Jim Faraone: Theme: 4 Originality: 4 Creativity: 4 Construction: 3
Fun fabric overlay
Total 72/80 Ranking 1st in the overall competition, 2nd in the challenge
I was so happy to finally impress Janet and Diana as it’s really hard to get good scores out of these two ladies. That felt more rewarding than actually winning.  I was a little disappointed with the guest judge though, as he must have been too busy to put real effort into his comments to any of the contestants, but then again it could be just be that we were too spoiled by Rob who gave us his heart and soul in his commentaries. Jim Faraone really left me wandering where the 3 for construction came from. Anyway, in the whole the risk paid off – that print might have easily landed me in the worst dressers list but I was able to pull it off after all the setbacks and that’s priceless. I know I need to work hard on the next challenge in order to keep my lead, though. 



4 comments:

smidge girl said...

The dress and shoes and fabulous, and I love the model you chose. Thanks so much for keeping this diary. (I know it must really add to your workload!) It is so interesting to read what you go through week after week. The amount of work that goes into this is staggering. I can see how it could get overwhelming for people. Writing the descriptions must be one of the most difficult parts, but yours are always so lovely, and add so much to your design. Well done so far, and good luck with the rest of the competition:)

Cheers!

Lisa said...

Em'lia, I am blown away by your designs- this red carpet gown and the one on Antoinette doll- with the amazon look, are stunning. I think you underestimate yourself on the ho-hum challenges- this gown is lovely, & stunning. The intricate care you give to detail is inspiring; I wish I could sew like you do. This is the perfect way also to get your name out there before establishing your doll design business.
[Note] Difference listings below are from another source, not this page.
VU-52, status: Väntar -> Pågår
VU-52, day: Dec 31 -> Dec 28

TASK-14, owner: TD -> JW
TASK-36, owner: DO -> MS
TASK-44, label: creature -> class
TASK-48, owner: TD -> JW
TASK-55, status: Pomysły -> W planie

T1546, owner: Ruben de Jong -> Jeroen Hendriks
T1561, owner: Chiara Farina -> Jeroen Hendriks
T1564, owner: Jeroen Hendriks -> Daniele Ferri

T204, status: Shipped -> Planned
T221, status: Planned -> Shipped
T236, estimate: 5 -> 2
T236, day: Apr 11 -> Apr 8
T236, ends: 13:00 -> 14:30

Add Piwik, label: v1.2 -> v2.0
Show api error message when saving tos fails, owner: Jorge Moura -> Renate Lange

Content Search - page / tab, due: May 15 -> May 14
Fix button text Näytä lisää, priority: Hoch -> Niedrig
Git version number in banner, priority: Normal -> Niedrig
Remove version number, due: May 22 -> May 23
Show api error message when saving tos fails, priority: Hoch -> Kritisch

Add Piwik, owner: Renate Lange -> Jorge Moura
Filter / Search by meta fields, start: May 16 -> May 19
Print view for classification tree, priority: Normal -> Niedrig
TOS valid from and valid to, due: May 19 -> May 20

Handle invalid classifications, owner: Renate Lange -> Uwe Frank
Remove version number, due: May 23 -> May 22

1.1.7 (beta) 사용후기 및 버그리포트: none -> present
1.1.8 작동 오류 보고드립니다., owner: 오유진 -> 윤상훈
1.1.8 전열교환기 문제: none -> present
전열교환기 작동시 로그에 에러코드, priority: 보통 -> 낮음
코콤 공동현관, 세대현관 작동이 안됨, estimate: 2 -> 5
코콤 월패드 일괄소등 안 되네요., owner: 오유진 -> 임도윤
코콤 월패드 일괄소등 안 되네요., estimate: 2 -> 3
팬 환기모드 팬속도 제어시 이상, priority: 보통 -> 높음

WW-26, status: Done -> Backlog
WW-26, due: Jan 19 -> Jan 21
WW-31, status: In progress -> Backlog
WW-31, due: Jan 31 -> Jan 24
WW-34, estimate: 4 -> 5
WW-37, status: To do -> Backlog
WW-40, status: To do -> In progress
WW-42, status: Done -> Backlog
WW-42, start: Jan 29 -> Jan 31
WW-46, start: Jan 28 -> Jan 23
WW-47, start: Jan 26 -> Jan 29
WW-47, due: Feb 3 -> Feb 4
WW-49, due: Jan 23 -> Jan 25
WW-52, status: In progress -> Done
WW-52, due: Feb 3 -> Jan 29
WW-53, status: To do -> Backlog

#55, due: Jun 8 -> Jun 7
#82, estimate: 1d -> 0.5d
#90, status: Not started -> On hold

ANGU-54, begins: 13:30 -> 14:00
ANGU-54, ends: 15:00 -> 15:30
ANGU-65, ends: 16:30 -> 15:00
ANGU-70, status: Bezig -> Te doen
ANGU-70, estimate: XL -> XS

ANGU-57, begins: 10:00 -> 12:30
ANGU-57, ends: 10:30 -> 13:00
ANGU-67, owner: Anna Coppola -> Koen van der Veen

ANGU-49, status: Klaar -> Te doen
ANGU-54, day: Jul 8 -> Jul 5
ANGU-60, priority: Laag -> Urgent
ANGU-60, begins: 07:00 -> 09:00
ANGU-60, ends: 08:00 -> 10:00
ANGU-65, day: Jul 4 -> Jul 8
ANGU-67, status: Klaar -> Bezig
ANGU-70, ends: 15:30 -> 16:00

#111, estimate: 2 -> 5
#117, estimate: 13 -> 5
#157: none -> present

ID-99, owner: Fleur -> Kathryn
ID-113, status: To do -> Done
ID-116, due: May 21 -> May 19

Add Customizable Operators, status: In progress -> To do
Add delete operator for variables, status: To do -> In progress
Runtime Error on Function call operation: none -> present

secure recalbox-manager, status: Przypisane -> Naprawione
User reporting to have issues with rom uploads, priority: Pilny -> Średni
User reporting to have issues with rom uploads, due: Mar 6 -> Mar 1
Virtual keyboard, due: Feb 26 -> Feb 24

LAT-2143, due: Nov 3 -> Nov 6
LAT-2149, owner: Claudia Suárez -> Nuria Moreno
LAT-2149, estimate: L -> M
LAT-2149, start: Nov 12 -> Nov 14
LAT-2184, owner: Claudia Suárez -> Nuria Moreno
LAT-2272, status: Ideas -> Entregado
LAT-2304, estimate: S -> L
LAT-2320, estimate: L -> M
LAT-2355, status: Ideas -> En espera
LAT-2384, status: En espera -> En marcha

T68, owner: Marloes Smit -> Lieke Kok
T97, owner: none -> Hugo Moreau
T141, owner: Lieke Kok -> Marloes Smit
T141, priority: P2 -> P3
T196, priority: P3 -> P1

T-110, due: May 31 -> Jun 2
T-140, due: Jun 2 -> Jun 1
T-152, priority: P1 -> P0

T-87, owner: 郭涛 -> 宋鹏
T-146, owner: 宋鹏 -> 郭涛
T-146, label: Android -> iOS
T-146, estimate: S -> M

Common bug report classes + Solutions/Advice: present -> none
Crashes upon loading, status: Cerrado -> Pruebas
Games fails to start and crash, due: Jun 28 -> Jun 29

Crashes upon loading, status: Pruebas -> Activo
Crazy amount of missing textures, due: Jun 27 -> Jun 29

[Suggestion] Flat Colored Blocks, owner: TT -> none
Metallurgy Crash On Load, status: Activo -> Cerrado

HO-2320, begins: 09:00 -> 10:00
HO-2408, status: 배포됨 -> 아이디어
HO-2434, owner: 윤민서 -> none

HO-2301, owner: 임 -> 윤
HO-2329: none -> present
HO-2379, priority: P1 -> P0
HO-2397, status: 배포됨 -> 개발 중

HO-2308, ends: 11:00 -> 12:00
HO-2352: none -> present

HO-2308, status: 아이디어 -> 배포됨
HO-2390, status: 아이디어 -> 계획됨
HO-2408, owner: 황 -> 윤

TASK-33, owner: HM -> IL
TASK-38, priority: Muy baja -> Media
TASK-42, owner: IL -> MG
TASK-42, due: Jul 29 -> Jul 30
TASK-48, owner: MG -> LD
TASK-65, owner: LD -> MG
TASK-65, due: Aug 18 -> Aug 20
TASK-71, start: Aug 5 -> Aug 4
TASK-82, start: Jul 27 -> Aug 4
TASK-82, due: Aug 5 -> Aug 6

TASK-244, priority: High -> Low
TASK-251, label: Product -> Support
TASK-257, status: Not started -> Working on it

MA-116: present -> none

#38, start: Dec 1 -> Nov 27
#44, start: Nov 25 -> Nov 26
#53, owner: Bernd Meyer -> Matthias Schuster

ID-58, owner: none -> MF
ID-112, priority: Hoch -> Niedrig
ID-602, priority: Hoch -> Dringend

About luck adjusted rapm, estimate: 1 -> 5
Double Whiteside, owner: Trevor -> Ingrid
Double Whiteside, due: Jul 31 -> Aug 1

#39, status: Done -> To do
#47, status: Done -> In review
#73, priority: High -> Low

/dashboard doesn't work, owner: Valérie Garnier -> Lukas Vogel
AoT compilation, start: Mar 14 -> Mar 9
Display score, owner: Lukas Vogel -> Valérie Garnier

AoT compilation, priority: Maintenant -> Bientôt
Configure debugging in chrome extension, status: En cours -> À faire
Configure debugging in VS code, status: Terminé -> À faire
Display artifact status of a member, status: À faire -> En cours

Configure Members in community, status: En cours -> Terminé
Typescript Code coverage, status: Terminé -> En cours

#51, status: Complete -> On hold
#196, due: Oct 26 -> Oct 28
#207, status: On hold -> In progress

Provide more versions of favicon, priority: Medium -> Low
You spoke of your degree work/thesis, but you are doing something just as important, following your dream & passion. I too did the 'safe' thing for many years & wasn't happy- but since designing the furniture in 1/6 scale & working with Bespaq company to put it on the market, and opening my own shop, has been a dream that is a reality- so go for it! You have what it takes- passion, artistry, and most of all- a good business approach to it as a business & not a hobby that pays for itself. GOOD LUCK- I'm rooting for you!

em`lia said...

Cheers, guys! I'll try to keep up with your high expectations! LOL. I'm in a huge kerfufle with the Audrey Hepburn challenge though.

Janina said...

Thank you very much for all the additional insight on how the gown was made and what your thoughts about it are. I am looking forward to seeing more of your Sybarite- I saw the little picture on dolly daily before this huge discussion broke loose and I almost forgot about it- but please tell us more about how you like this doll and what you make for her!